A lot has changed since these ideas were initially proposed. Within the bitcoin space, Segwit, Taproot and Schnorr signatures have all been proposed and adopted within bitcoin core, extending the possibilities for writing and evaluating complex script logic. Additionally, Bitcoin Inprovement Propsal (BIP) 322 [3] proposes a generic signed message format that enables the use of the bitcoin scripting engine to sign and verify signatures on arbitrary messages. BIP 322 defines a concrete well specified construct to realise the smart signature scheme conceptualised in early RWOT papers [1,2].

BIP 322 has been implemented, or is in the process of being implemented, in a number of bitcoin libraries including a pending P.R. to bitoin core. Through work with Digital Contract Design at Legendary Requirements, I personally have created a python implementation of this scheme and used this to experiment with BIP 322 signatures in a series of Jupyter notebooks available on Github [4]. These include examples of n-of-m multisig BIP322 signatures, that begin to demonstrate the power of these smarter signature schemes. As a relative novice of the bitcoin scripting engine, I believe this is only just scratching the surface of the logic it is possible to encode within a script and therefore a BIP 322 signature.

Alongside these developments in the bitcoin space, both the Verifiable Credential Data Model and Decentralised Identifier specifications have been developed and transitioned into formal standards recommended by the W3C. This advance reading is a call for collaboration to explore how BIP 322 signatures could be integrated into these standardised data models and the protocols that use these. The aim would be to define standard approach for including a BIP 322 signature as a verification method within a DID document and it's use for DID Auth and credential issuance and verification. A BIP 322 Signature Suite.

A Brief Overview of BIP 322

A signer creates a BIP 322 signature over a message, m, by creating two virtual bitcoin transactions: referred to as to_spend and to_sign in the BIP. At a high level, a BIP 322 signature is produced by creating a valid spend of the to_spend's Unspent Transaction Output (UTXO) which is consumed as an input to the to_sign transaction. The signer defines the to_spend, according the BIP 322 specification, which includes specifying a hash of the message to be signed and the locking script for its UTXO. Subsequently they create the to_sign transaction (again following the BIP), identifying the to_spend UTXO as its input using its transaction id (a hash of the to_spend transaction) and the index of the output being spent (generally 0 as there is only one output).

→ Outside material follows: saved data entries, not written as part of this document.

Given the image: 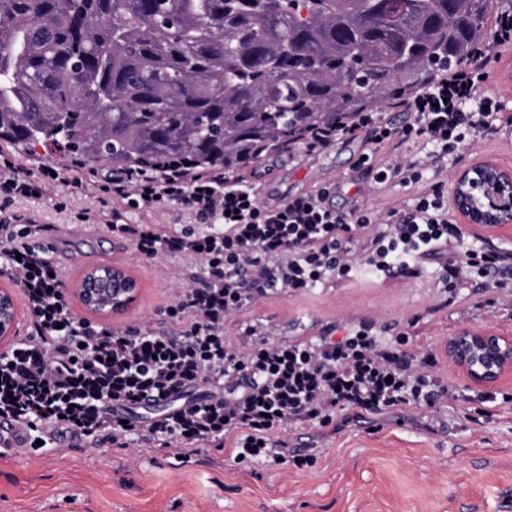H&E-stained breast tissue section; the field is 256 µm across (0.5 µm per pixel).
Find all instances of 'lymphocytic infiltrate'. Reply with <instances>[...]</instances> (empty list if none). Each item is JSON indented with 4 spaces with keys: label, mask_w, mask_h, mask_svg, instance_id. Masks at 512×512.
<instances>
[{
    "label": "lymphocytic infiltrate",
    "mask_w": 512,
    "mask_h": 512,
    "mask_svg": "<svg viewBox=\"0 0 512 512\" xmlns=\"http://www.w3.org/2000/svg\"><path fill=\"white\" fill-rule=\"evenodd\" d=\"M507 46H512V7L496 13L489 41L476 44L468 58L403 100L404 110L415 115L412 122L396 125L359 112L298 136V143L314 151L370 128L374 149L361 155L359 168L373 172L375 183L416 189L411 203L383 215L364 207L347 212L328 208L332 189L326 185L268 205L260 202L253 177L226 173L220 165L92 172L96 192L112 199V230L133 242L141 255L201 258L202 274L223 306L210 310L194 285L178 292L172 317L185 325L184 345L218 339L210 357L189 365L169 337L149 328L115 330L76 318L61 269L27 241L38 224L15 230L18 216L0 211V239L6 243L0 269L22 289L35 334L0 355V416L31 428L44 421L59 423L117 443L132 425L110 414L88 390V372L111 376L124 406L159 397L157 372L164 369L170 373L168 390L220 379L224 393L200 397L155 421L151 431L162 447L182 457L200 442L233 434L235 462L278 461L300 469L312 466V456L289 454L287 446L277 445L275 431L299 421L326 426L345 411L414 410L454 401L434 371V357L419 361L408 353V333L387 341L362 320L351 323L337 340L260 338L244 348L225 337L224 322L256 297L272 291L295 294L333 278L347 280L363 264L377 276L394 269L413 275L421 260L441 257L445 288L512 286V251L467 237L449 216L446 184L427 183L422 176L424 167L446 166L466 141L512 127V116L486 87L490 48ZM409 142L421 149L422 158L379 163L376 148ZM80 169L76 161L0 169V195L11 202L46 197L53 184L78 187ZM171 206L195 223L212 225V232L169 235L146 223V216ZM132 212L142 215V222L130 223ZM453 244L462 247V254L450 253Z\"/></svg>",
    "instance_id": "lymphocytic-infiltrate-1"
}]
</instances>
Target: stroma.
<instances>
[{
    "label": "stroma",
    "mask_w": 512,
    "mask_h": 512,
    "mask_svg": "<svg viewBox=\"0 0 512 512\" xmlns=\"http://www.w3.org/2000/svg\"><path fill=\"white\" fill-rule=\"evenodd\" d=\"M365 135L307 151H270L258 166L264 172L260 200L275 204L322 185H335L328 203L339 212L360 206L378 213L408 203L411 188L379 185L355 168L366 152ZM457 164L426 167L428 181L453 183L482 158L512 168V136L480 138L458 152ZM10 213L40 224L38 243L66 276L78 281L96 265L123 266L139 286L131 308L116 316L86 311L79 319L124 330L143 324L165 336L181 332L166 314L183 286L201 266L198 257L140 255L132 242L112 233L111 205L88 188L56 185L40 200L18 199ZM97 223L81 222L83 212ZM418 275L379 279L362 269L349 280L288 295L272 293L228 318L224 331L254 326L275 341L345 334L356 320H372L377 332H406L417 352L434 355L442 385L458 399L422 410L349 414L337 424L299 422L279 433L294 451L314 455L312 466L285 469L273 464L233 461L234 437L201 443L181 459L158 450L147 431L156 413L142 406L119 408L135 430L124 447L101 440L97 452L61 441L54 426L39 427V445L25 456L0 453V512H512V381L484 389L471 386L442 351L460 327L512 336V287L478 294L470 288L445 293L436 260L420 264Z\"/></svg>",
    "instance_id": "obj_1"
}]
</instances>
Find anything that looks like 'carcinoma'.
<instances>
[{"mask_svg": "<svg viewBox=\"0 0 512 512\" xmlns=\"http://www.w3.org/2000/svg\"><path fill=\"white\" fill-rule=\"evenodd\" d=\"M0 0V141L113 170L227 172L407 97L482 39L485 0Z\"/></svg>", "mask_w": 512, "mask_h": 512, "instance_id": "cac0c4a2", "label": "carcinoma"}]
</instances>
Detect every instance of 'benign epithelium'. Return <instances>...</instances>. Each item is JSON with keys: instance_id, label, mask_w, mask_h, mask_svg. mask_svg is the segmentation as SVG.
I'll list each match as a JSON object with an SVG mask.
<instances>
[{"instance_id": "7a95c632", "label": "benign epithelium", "mask_w": 512, "mask_h": 512, "mask_svg": "<svg viewBox=\"0 0 512 512\" xmlns=\"http://www.w3.org/2000/svg\"><path fill=\"white\" fill-rule=\"evenodd\" d=\"M453 203L464 223L497 236H512V170L482 159L459 173ZM132 277L118 267L86 274L72 294L88 311L119 313L133 300ZM17 320L15 295L0 290V340L11 335ZM443 352L472 385L491 386L512 376V336L469 326L448 337Z\"/></svg>"}]
</instances>
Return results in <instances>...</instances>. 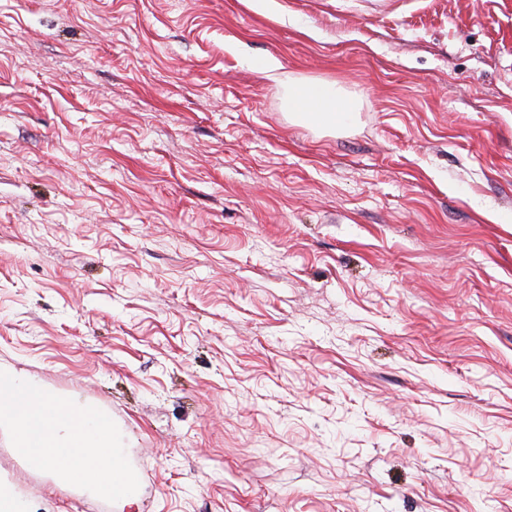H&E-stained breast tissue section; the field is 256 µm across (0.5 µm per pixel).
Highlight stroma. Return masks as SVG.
Returning <instances> with one entry per match:
<instances>
[{
    "label": "stroma",
    "mask_w": 512,
    "mask_h": 512,
    "mask_svg": "<svg viewBox=\"0 0 512 512\" xmlns=\"http://www.w3.org/2000/svg\"><path fill=\"white\" fill-rule=\"evenodd\" d=\"M0 366L138 512H512V0H0ZM313 108L317 112H313ZM289 109L298 112L302 119L314 116L318 122L335 124L336 121L346 122L356 111L353 99L336 91V85L327 83H311L293 86L289 91Z\"/></svg>",
    "instance_id": "35a3bbf8"
}]
</instances>
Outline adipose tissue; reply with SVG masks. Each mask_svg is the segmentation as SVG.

Finally, the signer signs the to_sign transaction proving they are authorized to spend the UTXO identified in the to_spend transaction. A BIP 322 is a base64 encoding of this signed to_spend transaction (or just the signature part, the witness, where the transaction uses Segwit).

For verification, a verifier is provided with a bitcoin invoice address, message and BIP 322 signature. From this information alone, they can reconstruct the to_spend as defined in the BIP and decode the signature to retrieve the signed to_sign transaction. Following this they simply verify the to_sign transaction is a valid spend of the to_spend transaction according the the bitcoin validation rules.

Conclusion

BIP 322 enables the encoding of complex, smart authorization logic into the lowest level of the signature scheme. Any logic that can be defined within a bitcoin script, can be used to encode the rules around the production signatures. This includes multi-sig, timelocked and many other configurations. These rules are guaranteed by the same process that provides assurance over the Bitcoin currency.

By defining a signature suite specification for BIP322 signatures, these constructs could be used as a verification method defined within a DID document and applied to all of the usecases we know and love around DIDs and VCs. To quote Smarter Signatures (RWOT2):

today's simplistic signatures are just the start; they can be improved, to create more powerful and more complex signatures that can truly be better and smarter."[2]